10. It has frequently been held that where a person named as grantee in a deed, in the absence of a legal delivery or of an intent to deliver it, wrongfully. obtains possession of it and causes it to be recorded, the grantor, having or obtaining knowledge of the facts, is required to take steps promptly to prevent innocent third persons from acting to their prejudice in reliance on the record, and that by failing to do so, such grantor will be held guilty of- such laches or such negligent conduct as will stand as a barrier to his asserting title as against such an innocent purchaser. See the following: Mays v. Shields (1903), 117 Ga. 814, 45 S. E. 68; Pittman v. Sofley (1872), 64 Ill. 155; Haven v. Kramer (1875), 41 Ia. 382; McConnell v. Rowland (1900), 48 W. Va. 276, 37 S. E. 586; Costello v. Meade (1878), 55 How. Prac. (N. Y.) 356; Johnson v. Erlandson (1905), 14 N. D. 518, 105 N. W. *616722; Breeze v. Brooks (1892), 22 L. R. A. 256, note; Quick v. Milligan (1886), 108 Ind. 419, 9 N. E. 392, 58 Am. Rep. 49. In a number of the foregoing some importance is attached to the fact that possession followed the conveyances involved, but we do not regard such element as controlling where, as here, the real estate conveyed is unoccupied and no person is in the actual visible possession of it.

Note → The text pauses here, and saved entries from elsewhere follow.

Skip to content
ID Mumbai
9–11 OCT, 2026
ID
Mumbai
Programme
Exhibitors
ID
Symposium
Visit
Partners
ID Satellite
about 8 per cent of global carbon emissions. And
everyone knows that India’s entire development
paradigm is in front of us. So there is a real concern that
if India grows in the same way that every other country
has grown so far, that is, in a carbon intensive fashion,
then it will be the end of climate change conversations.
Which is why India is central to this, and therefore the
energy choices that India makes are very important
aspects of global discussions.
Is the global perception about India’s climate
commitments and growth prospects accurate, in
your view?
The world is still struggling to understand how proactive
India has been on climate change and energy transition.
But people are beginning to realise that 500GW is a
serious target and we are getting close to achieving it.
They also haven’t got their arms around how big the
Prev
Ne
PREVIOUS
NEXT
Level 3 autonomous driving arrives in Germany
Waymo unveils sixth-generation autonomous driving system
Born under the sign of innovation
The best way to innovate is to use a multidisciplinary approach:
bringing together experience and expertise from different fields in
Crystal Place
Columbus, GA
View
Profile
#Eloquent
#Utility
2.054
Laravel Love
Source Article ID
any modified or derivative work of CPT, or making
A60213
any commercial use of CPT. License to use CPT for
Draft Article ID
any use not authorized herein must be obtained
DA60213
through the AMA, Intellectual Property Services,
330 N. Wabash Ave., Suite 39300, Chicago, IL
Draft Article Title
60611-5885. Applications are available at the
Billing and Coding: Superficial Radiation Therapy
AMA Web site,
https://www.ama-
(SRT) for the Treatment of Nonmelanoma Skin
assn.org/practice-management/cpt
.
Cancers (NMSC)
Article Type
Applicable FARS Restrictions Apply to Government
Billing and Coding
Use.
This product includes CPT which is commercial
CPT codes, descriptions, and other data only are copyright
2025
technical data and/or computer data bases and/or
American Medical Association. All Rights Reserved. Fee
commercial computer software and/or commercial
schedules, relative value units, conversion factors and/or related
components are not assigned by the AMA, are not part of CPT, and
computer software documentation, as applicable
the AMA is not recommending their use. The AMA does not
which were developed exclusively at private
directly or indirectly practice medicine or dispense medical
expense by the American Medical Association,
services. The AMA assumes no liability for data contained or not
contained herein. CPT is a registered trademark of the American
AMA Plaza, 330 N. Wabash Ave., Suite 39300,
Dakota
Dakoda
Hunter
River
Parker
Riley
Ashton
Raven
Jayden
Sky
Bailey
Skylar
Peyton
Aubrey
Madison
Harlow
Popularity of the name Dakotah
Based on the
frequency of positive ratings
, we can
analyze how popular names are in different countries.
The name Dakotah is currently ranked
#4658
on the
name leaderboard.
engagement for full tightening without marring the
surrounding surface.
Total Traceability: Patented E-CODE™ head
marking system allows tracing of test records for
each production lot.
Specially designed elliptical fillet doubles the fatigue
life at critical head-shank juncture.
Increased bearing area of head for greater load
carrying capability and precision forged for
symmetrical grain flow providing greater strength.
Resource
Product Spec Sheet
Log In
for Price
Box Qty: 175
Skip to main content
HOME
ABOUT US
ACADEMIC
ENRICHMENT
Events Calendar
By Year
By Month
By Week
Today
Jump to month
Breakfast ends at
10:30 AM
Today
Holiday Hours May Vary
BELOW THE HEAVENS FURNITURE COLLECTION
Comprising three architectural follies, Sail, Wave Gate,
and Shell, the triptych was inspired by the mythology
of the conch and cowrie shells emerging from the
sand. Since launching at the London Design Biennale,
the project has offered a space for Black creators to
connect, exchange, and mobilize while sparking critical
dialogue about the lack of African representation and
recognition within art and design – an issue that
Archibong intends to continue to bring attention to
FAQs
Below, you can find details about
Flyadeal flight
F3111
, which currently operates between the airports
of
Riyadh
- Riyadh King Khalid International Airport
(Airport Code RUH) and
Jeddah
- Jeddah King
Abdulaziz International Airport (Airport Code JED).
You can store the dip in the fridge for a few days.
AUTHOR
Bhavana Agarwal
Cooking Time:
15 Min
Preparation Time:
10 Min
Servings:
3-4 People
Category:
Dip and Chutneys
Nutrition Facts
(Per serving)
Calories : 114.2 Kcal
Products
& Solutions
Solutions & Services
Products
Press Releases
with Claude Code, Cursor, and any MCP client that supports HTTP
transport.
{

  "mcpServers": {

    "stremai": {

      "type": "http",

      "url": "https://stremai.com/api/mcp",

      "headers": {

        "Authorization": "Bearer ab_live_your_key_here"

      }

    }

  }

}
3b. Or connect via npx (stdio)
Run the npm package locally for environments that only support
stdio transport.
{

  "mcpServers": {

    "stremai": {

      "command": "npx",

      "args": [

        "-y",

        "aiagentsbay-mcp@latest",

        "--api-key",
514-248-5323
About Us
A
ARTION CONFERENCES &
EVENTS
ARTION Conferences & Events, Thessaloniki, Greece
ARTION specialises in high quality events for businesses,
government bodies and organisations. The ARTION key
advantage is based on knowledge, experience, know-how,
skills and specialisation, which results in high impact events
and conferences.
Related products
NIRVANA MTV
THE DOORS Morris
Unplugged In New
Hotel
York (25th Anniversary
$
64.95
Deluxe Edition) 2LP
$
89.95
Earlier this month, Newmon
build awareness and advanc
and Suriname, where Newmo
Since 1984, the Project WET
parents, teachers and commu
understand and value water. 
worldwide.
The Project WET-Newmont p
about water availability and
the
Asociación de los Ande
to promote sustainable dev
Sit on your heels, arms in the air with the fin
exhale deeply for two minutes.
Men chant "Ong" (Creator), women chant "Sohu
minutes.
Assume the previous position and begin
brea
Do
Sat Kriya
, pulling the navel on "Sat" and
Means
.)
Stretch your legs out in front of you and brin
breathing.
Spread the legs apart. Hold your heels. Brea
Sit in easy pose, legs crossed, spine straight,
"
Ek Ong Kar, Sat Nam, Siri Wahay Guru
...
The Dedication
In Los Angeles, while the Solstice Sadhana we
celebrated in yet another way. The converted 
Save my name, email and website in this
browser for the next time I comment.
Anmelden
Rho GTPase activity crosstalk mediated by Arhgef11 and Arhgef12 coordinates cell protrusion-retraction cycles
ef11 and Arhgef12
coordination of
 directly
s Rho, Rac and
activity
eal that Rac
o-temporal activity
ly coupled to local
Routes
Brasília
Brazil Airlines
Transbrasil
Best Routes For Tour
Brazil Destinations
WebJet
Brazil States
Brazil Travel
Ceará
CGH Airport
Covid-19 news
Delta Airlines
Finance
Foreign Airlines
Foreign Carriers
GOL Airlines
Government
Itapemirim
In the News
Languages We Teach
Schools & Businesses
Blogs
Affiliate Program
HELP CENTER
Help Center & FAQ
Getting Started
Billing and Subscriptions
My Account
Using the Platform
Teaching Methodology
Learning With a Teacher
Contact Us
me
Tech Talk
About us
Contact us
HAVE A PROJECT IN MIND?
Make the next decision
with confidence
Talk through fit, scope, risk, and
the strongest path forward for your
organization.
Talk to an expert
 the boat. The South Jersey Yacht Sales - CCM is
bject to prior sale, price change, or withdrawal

11. 12. Appellants relied on estoppel to defeat appellee’s claim. The burden was therefore on them to establish all the facts necessary to constitute it. 16 Cyc 1; 10 R. C. L. 845. Appellee knew on July 31 that the record title had been in Crawford and that it was then in Allen. She knew also that she had not conveyed the lots. She was inactive for several weeks and in the meantime appellants had parted with their money and property on the faith of the record. These facts were established. In our judgment they were sufficient prima facie to constitute estoppel. If there were mitigating circumstances excusing appellee, and from a consideration of which it might not be said that she was guilty of negligence in the premises and that therefore estoppel might not be invoked against her, they were peculiarly within her knowledge. The court by the instruction under consideration placed on appellants the burden of establish-ing the nonexistence of such mitigating circumstances. It is our judgment that as to such mitigating facts and circumstances, if they existed, it was incumbent on appellee to go forward with the proof, and as a consequence, especially in view of the state of the evidence generally, that -the court erred in the instruction. “Delay in the assertion of a right, unless satisfactorily explained, operates in equity as evidence of assent, acquiescence or waiver.” Connell v. Connell (1889), 32 W. Va. 319, 9 S. E. 252.

*617Other questions presented are not decided as they may not arise on a new trial.

The judgment is reversed, with instructions to sustain the motion for a new trial.

Note. — Reported in 115 N. E. 96. Estoppel: by acquiescence, 134 Am. St. 1024, 16 Cyc 773; by silence, 16 Cyc 759; by laches, 16 Cyc 761.